The model can be sophisticated with a Long Short-Term Memory layer with 32 cells.

## Find optimal learning rate

``````# Build model
tf.keras.backend.clear_session()
lstm_grid_model = tf.keras.models.Sequential([
tf.keras.layers.Lambda(
lambda x: tf.expand_dims(x, axis=-1), input_shape=[None]
),
tf.keras.layers.Bidirectional(
tf.keras.layers.LSTM(32, return_sequences=True)
),
tf.keras.layers.Bidirectional(tf.keras.layers.LSTM(32)),
tf.keras.layers.Dense(1),
tf.keras.layers.Lambda(lambda x: x * 100.0)
])

# Search for optimal learning rate
lr_schedule = tf.keras.callbacks.LearningRateScheduler(
lambda epoch: 1e-8 * 10**(epoch / 20))

lstm_grid_model.compile(
loss=tf.keras.losses.Huber(),
optimizer=tf.keras.optimizers.SGD(lr=1e-8, momentum=0.9),
metrics=["mae"]
)

lstm_grid_history = lstm_grid_model.fit(
dataset, epochs=100, callbacks=[lr_schedule], verbose=0
)``````
``````### Plot losses
plt.semilogx(lstm_grid_history.history["lr"], lstm_grid_history.history["loss"])
plt.axis([1e-8, 1e-4, 0, 30]);`````` ## Train model with optimal learning rate

``````### Build optimized model
tf.keras.backend.clear_session()
lstm_model = tf.keras.models.Sequential([
tf.keras.layers.Lambda(
lambda x: tf.expand_dims(x, axis=-1), input_shape=[None]
),
tf.keras.layers.Bidirectional(
tf.keras.layers.LSTM(32, return_sequences=True)
),
tf.keras.layers.Bidirectional(tf.keras.layers.LSTM(32)),
tf.keras.layers.Dense(1),
tf.keras.layers.Lambda(lambda x: x * 100.0)
])

### Train model
lstm_model.compile(loss=tf.keras.losses.Huber(),
optimizer=tf.keras.optimizers.SGD(lr=5e-5, momentum=0.9),
metrics=["mae"])

lstm_history = lstm_model.fit(dataset, epochs=200, verbose=0)``````
``````# Look at training loss vs epochs
loss = lstm_history.history['loss']
epochs = range(20, len(loss))
plt.plot(epochs, loss[20:], 'b', label='Training Loss');`````` ``````# Predict on validation set
lstm_forecast = []
for time in range(valid_start-window_size, test_start-window_size):
lstm_forecast.append(
lstm_model.predict(series[time:time + window_size][np.newaxis])
)

lstm_results = np.array(lstm_forecast)[:, 0, 0]``````
``````# Performance
mse_mae(x_valid, lstm_results)``````
``````MSE: 10.41
MAE: 2.5``````

## Evaluate on test set

``````# Predict on test set
lstm_test_forecast = []
for time in range(test_start-window_size, len(series)-window_size):
lstm_test_forecast.append(lstm_model.predict(series[time:time + window_size][np.newaxis]))

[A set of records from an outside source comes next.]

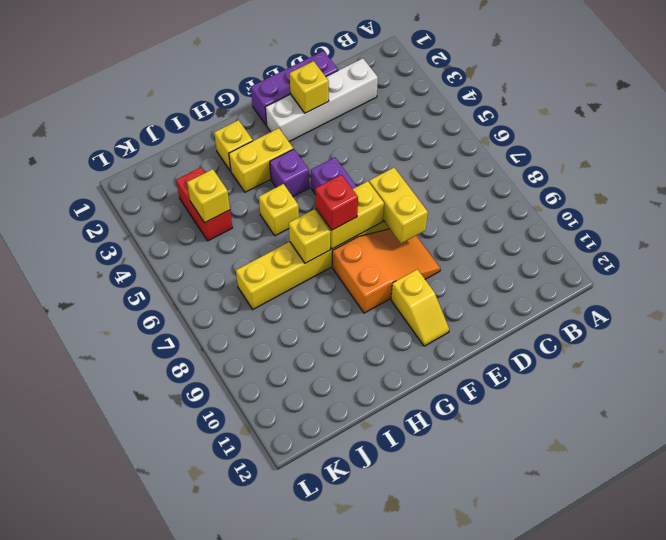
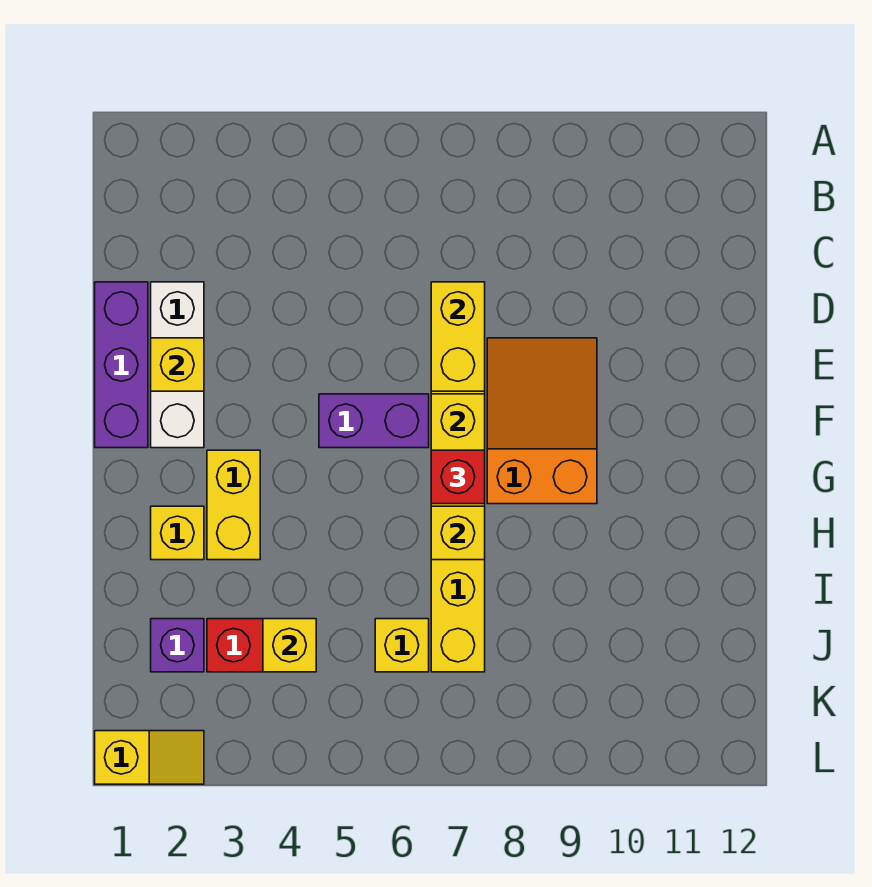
white brick C2:F2 level 1 -> white brick D2:F2 level 1
yellow brick E7:E8 level 2 -> yellow brick D7:E7 level 2
yellow slope F10:F11 level 1 top 10 -> yellow slope L1:L2 level 1 top 1
purple brick G4 level 1 -> purple brick J2 level 1
yellow brick H5 level 1 -> yellow brick J6 level 1

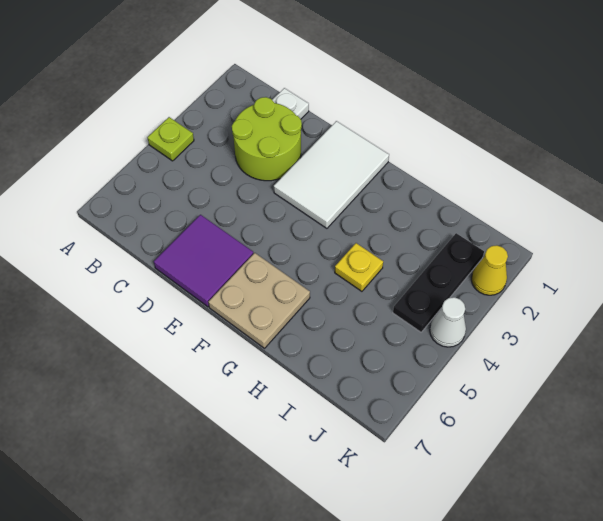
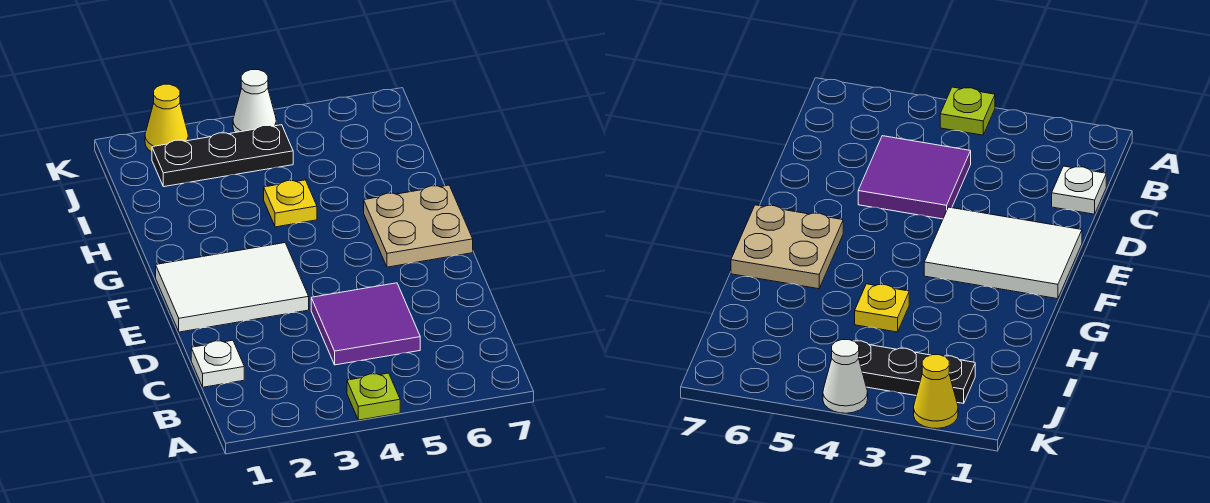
lime round brick C2:D3 level 1 -> none
purple tile D6:E7 level 1 -> purple tile C4:D5 level 1

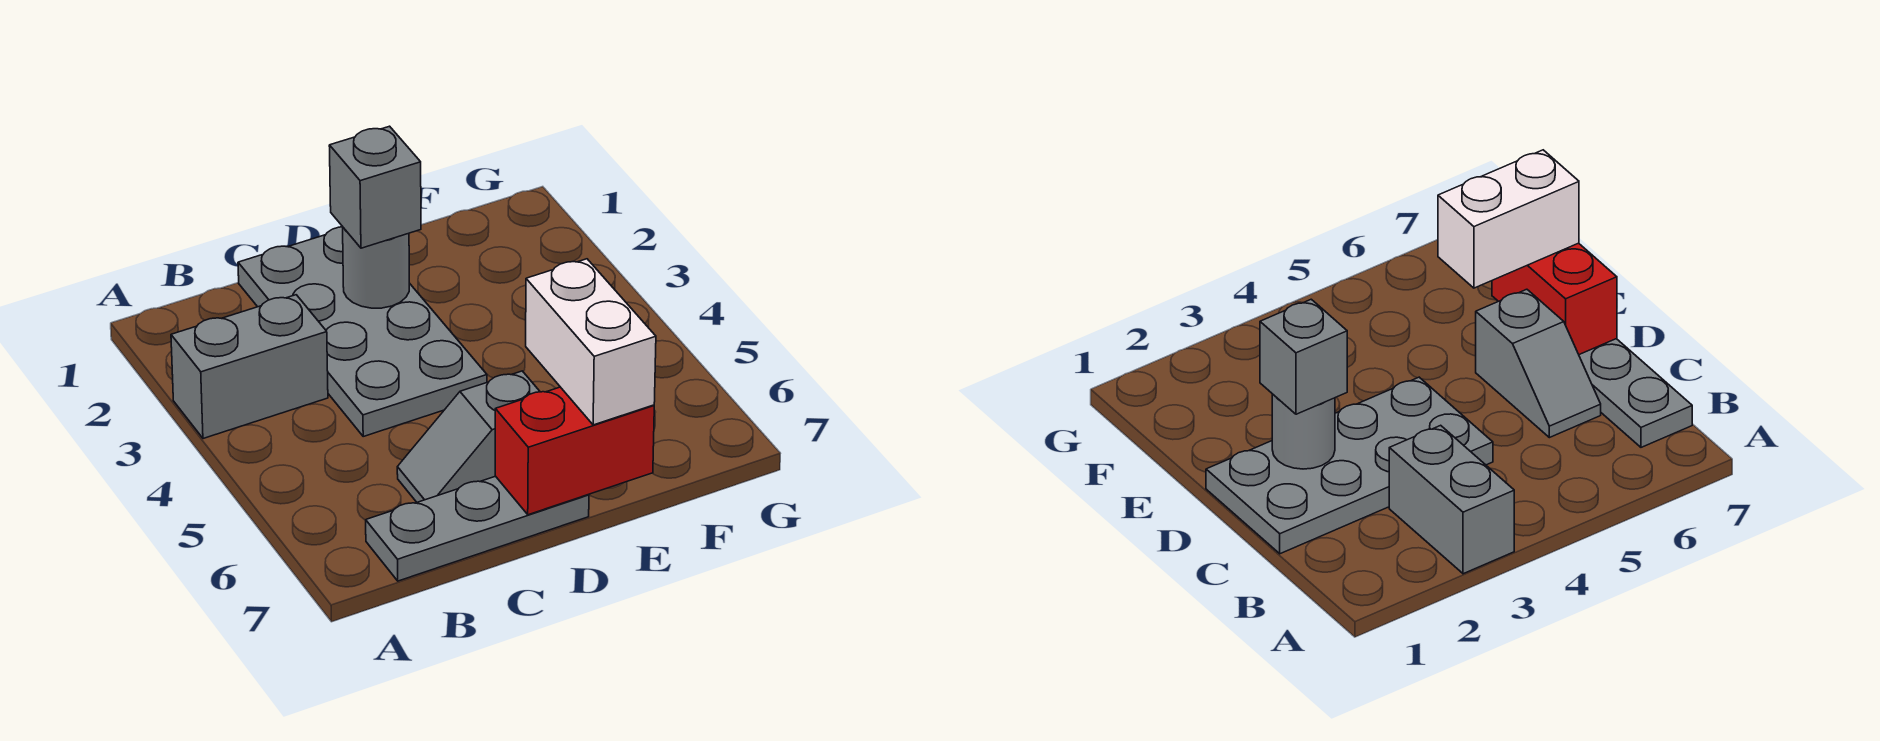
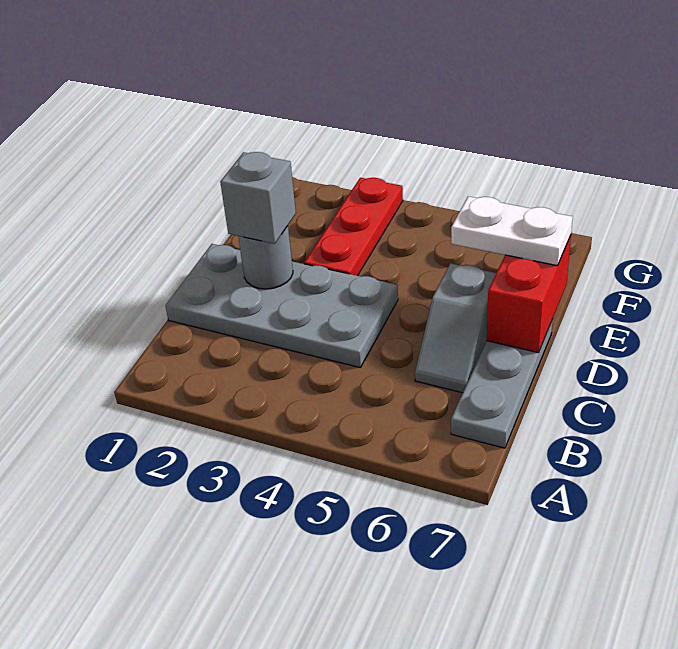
grey brick A3:B3 level 1 -> none
none -> red plate E3:G3 level 1
white brick E6:E7 level 3 -> white plate E6:E7 level 3

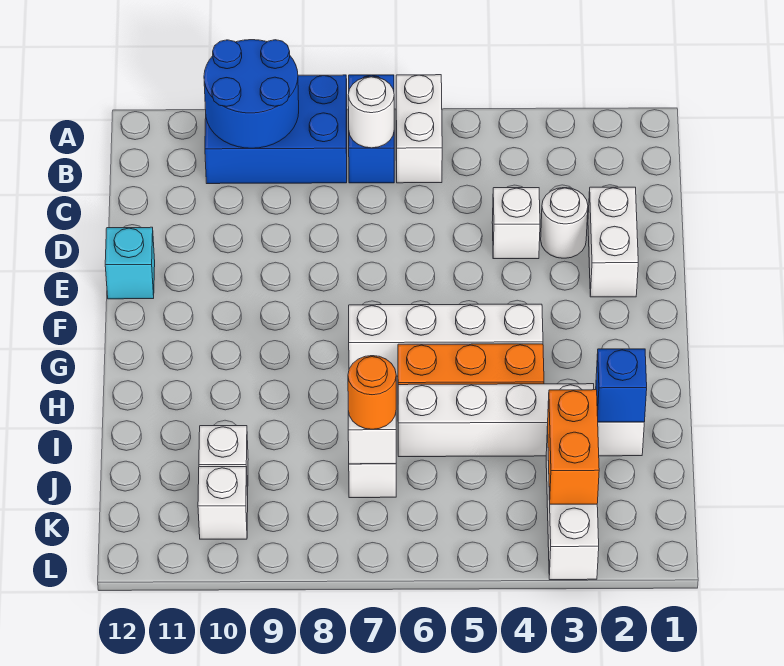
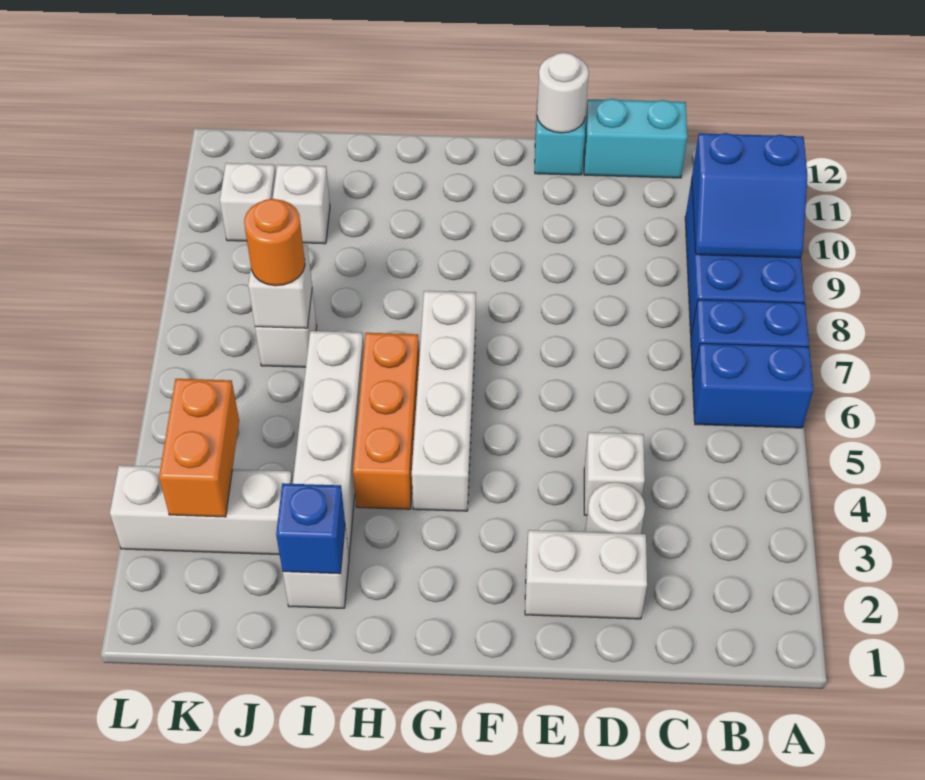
white brick A6:B6 level 1 -> blue brick A6:B6 level 1
blue round brick A9:B10 level 2 -> blue slope A9:B10 level 2 top 10
white round brick B7 level 2 -> white round brick E12 level 2
none -> cyan brick C12:D12 level 1
orange brick J3:K3 level 2 -> orange brick K3:K4 level 2

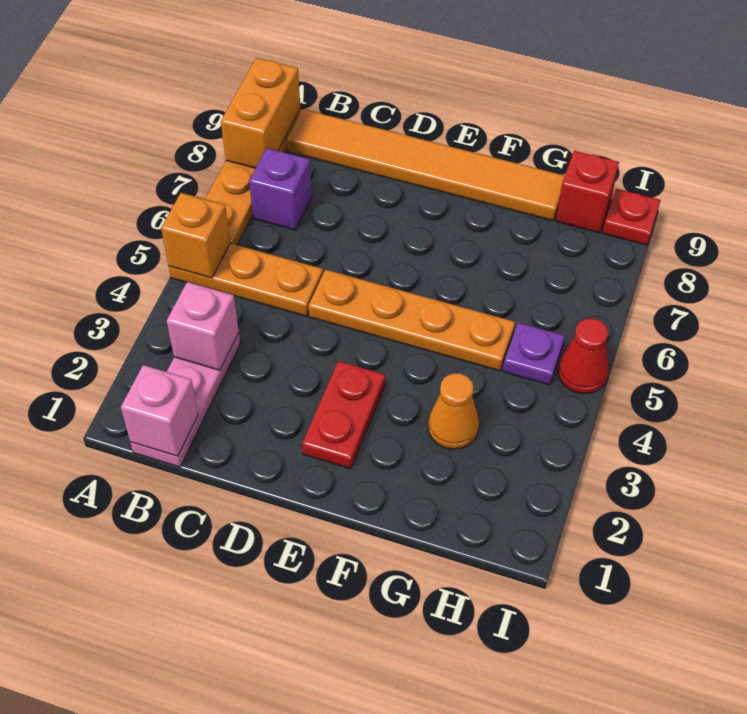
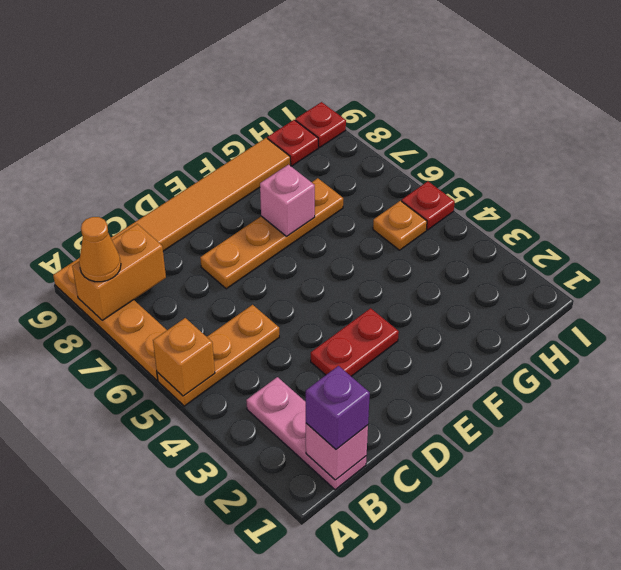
orange brick A8:A9 level 2 -> orange brick A8:B8 level 2
pink brick B3 level 2 -> pink brick F7 level 2
purple brick B7 level 1 -> purple brick B1 level 3
orange plate D5:G5 level 1 -> orange plate D7:G7 level 1
red plate E2:E3 level 1 -> red plate D3:E3 level 1
orange cone G3 level 1 -> orange cone A8 level 3
purple plate H5 level 1 -> orange plate H5 level 1
red brick H9 level 1 -> red plate H9 level 1
red cone I5 level 1 -> red plate I5 level 1

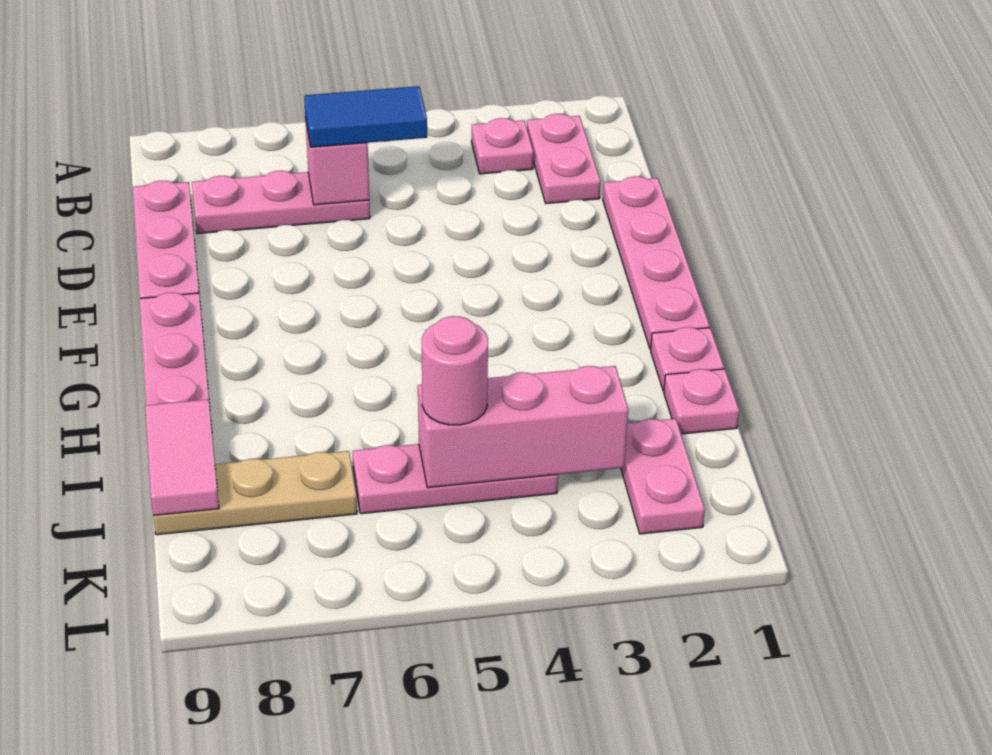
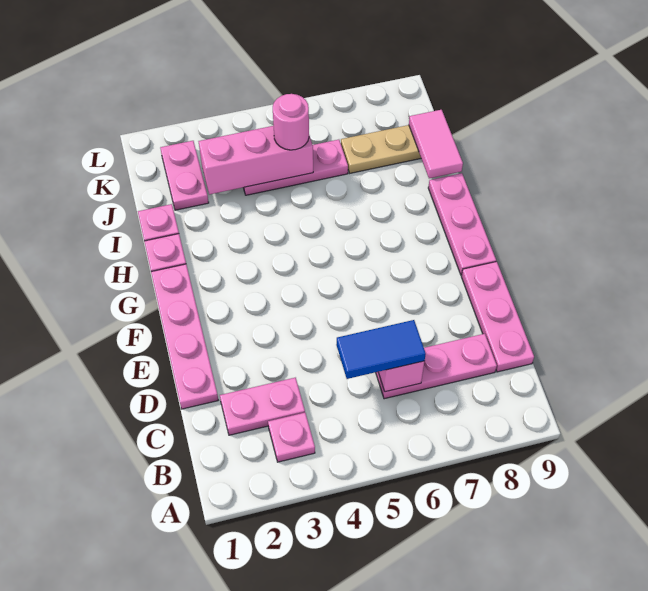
pink plate B2:C2 level 1 -> pink plate C2:C3 level 1

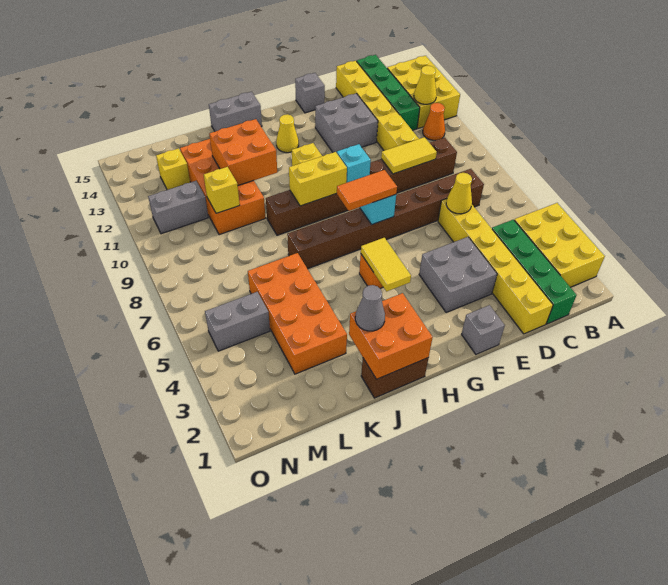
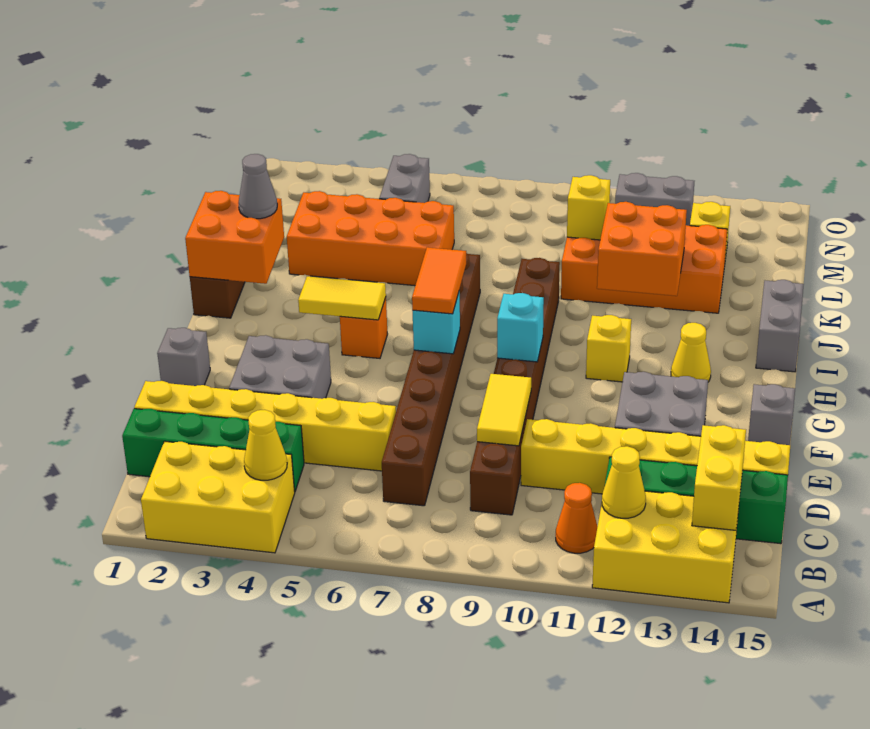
yellow cone D6 level 2 -> yellow cone B4 level 2
yellow brick H9:I9 level 2 -> yellow brick B14:C14 level 2
grey brick M11:N11 level 1 -> grey brick N11:N12 level 1

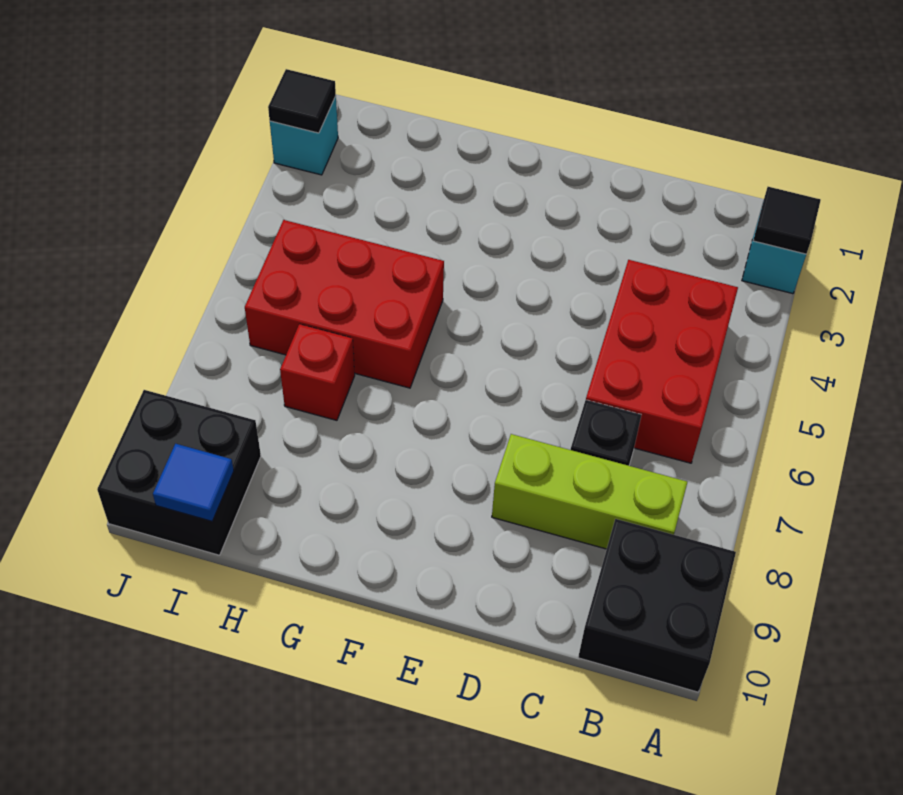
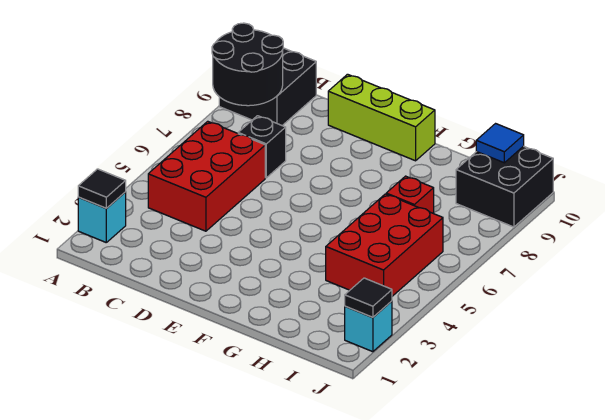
none -> black round brick A8:B9 level 2
lime brick B8:D8 level 1 -> lime brick D10:F10 level 1
red brick G5:I6 level 1 -> red brick H4:I6 level 1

lstm_test_results = np.array(lstm_test_forecast)[:, 0, 0]``````
``````# Plot results
plot_series(time_test, x_test)
plot_series(time_test, lstm_test_results)`````` ``````# Performance on test set
lstm_perfs = mse_mae(x_test, lstm_test_results, name="LSTM")
lstm_perfs``````
``````MSE    9.96
MAE    2.37
Name: LSTM, dtype: float64``````

This last model is the best performer, with an MSE well under our forecast. Looking at the predictions on the graph is quite fascinating, some daily variations seem to be predicted with magic!

# Models comparison

``````# Sort models by MSE
pd.DataFrame([
naive_forecast_perfs,
moving_avg_perfs,
diff_moving_avg_plus_past_perfs,
diff_moving_avg_plus_smooth_past_perfs,
dnn_perfs,
rnn_perfs,
lstm_perfs
]).sort_values('MSE')``````
 MSE MAE LSTM 9.96 2.37 DNN 11.65 2.43 Naive Forecast 12.01 2.61 RNN 16.01 2.99 Moving average 23.92 3.73 Smoothed diff. moving average 29.26 4.37 Differentiated moving average 35.80 4.71

The naive forecast model, that simply took the previous day as prediction for each day, was surprisingly hard to beat! Only the DNN and LSTM models could achieve a better performance.